Having spent eleven days at Norwich, Wesley returned to London, preaching at Colchester on his way, where, for the first time, since he was six years old, he had a sleepless night. “But,” he writes, “it is all one: God is able to give strength, either with sleep or without it. I rose at my usual time, and preached at five, without any faintness or drowsiness.”
At the commencement of his ministry, Wesley and his Oxford friends seemed ostracised. All the clergy shunned them, and not a few railed against, and censured them. Now it began to be otherwise: Venn, Romaine, Madan, Jones, Walker, Milner, Grimshaw, Berridge, Hicks, and others were zealously and successfully preaching their grand old doctrine of justification by faith only; and every year added to the number of their clerical adherents. During his northern journey, in 1759, Wesley formed a friendship with two who deserve a notice.
One of them was the Rev. Thomas Goodday, of Sunderland, in whose church, at Monkwearmouth, Wesley preached more than once in after years. The following extract from one of Mr. Goodday’s letters to Wesley will afford a glimpse of his religious character.[361]

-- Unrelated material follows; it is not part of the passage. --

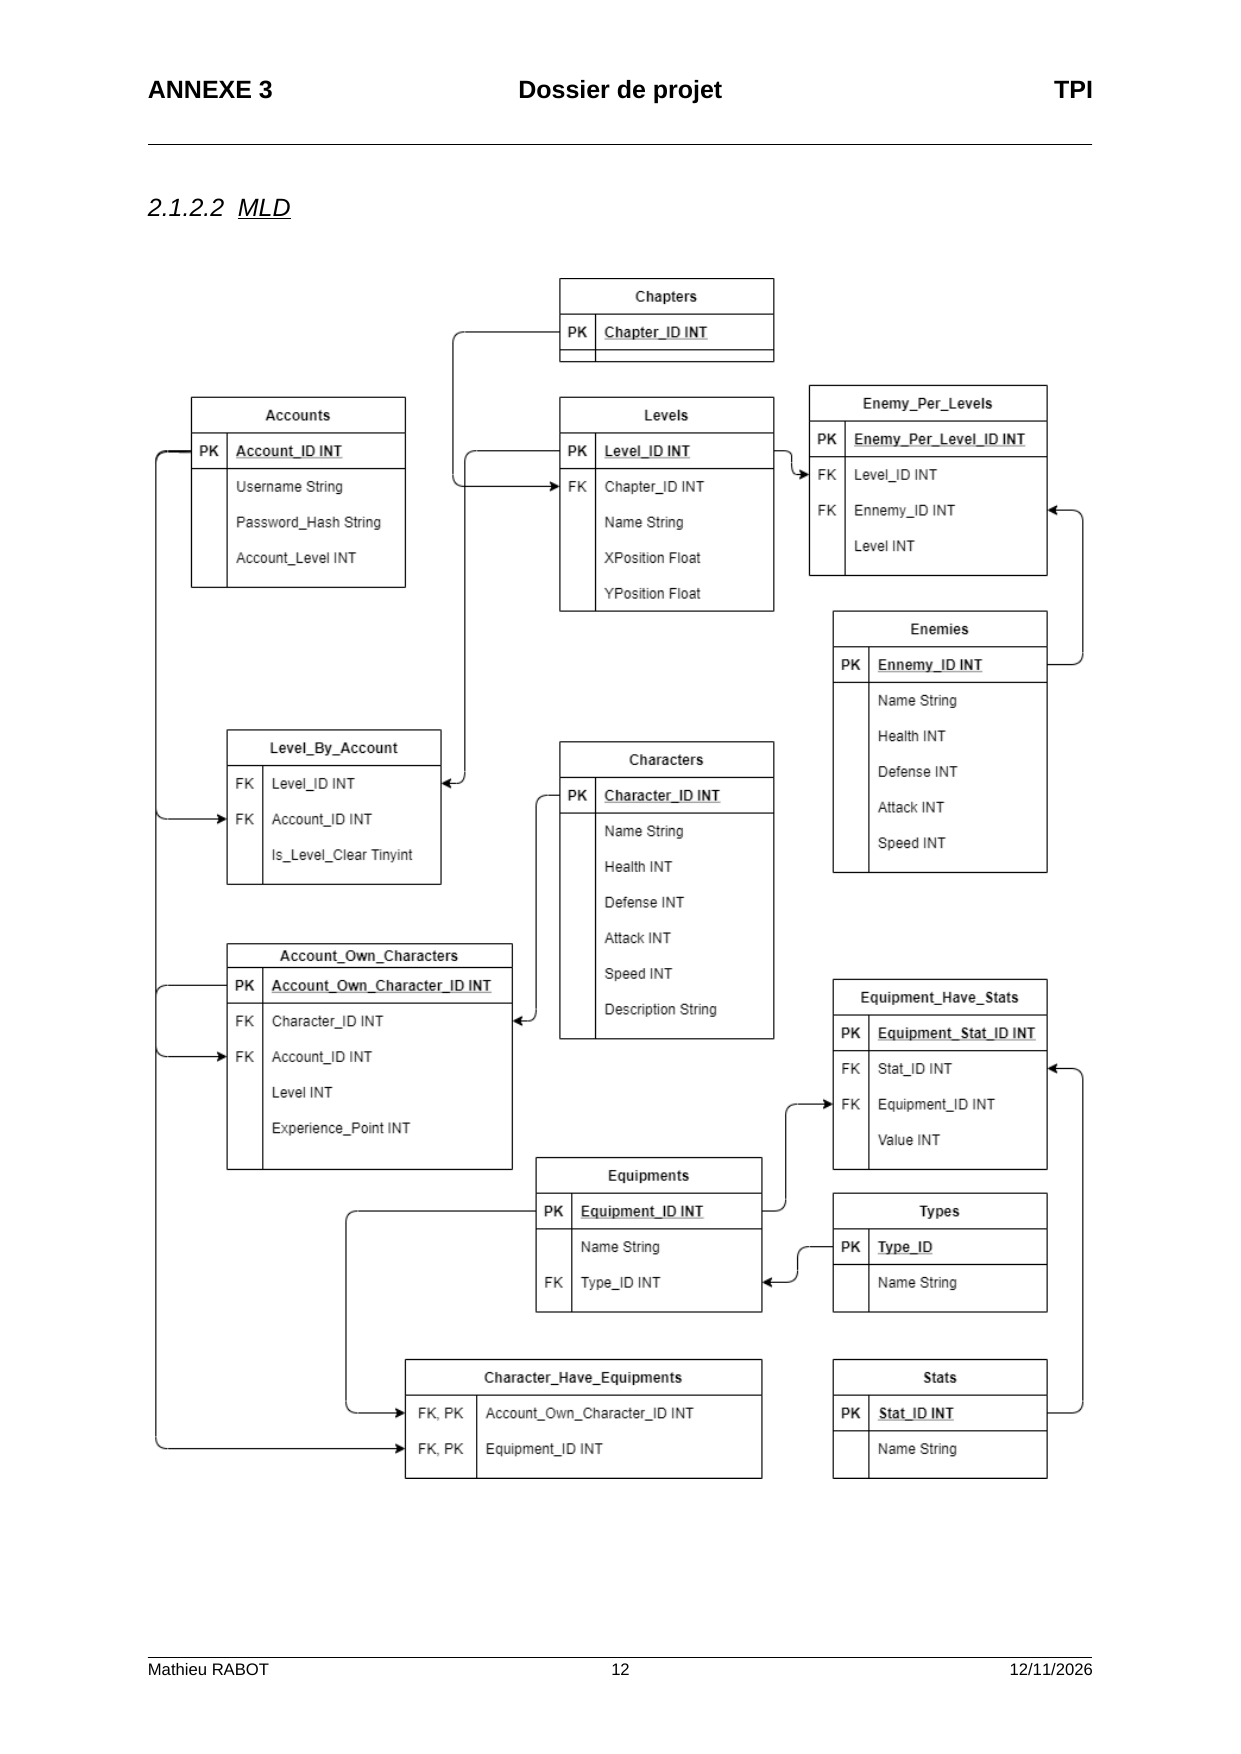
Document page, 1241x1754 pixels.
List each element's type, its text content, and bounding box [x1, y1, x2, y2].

“Monkwearmouth, July 13, 1759.
“Reverend and dear Sir,—Your kind letter reached me at a critical hour; and another favour, of the same nature, would be as refreshing to my soul as the dew of heaven to the parched glebe. Your seasonable hints are judicious and pertinent, and I shall endeavour to make them the rule of my future conduct. Your harmless, inoffensive, and good natured men are a very dangerous set of creatures; and such were most of my former associates. I have had enough to do also with the prudent children of this generation. They are perpetually pestering my ears with the rational scheme, and would fain persuade me, that it can in no way conduce to the glory of God, nor my own interest, to deviate, in the least, from the old beaten track I have been so long accustomed to, both in thinking, preaching, and praying. They are often whispering, ‘The world will call you a fool.’ O when will it once be, that, in the cause of God, I can set my face as a flint against those two busy demons, false shame, and the fear of man? I would be a Christian; but I know I am a fool, a babe, a mere novice in the faith; and yet, if another should tell me so, I have so much of the old tinder left in me, as to take fire immediately. Whenever my wife and myself put up our petitions to the God of all mercy, it is our bounden duty never to leave out this,—that He would be pleased to preserve the life of Mr. John Wesley long, as a blessing to the nation.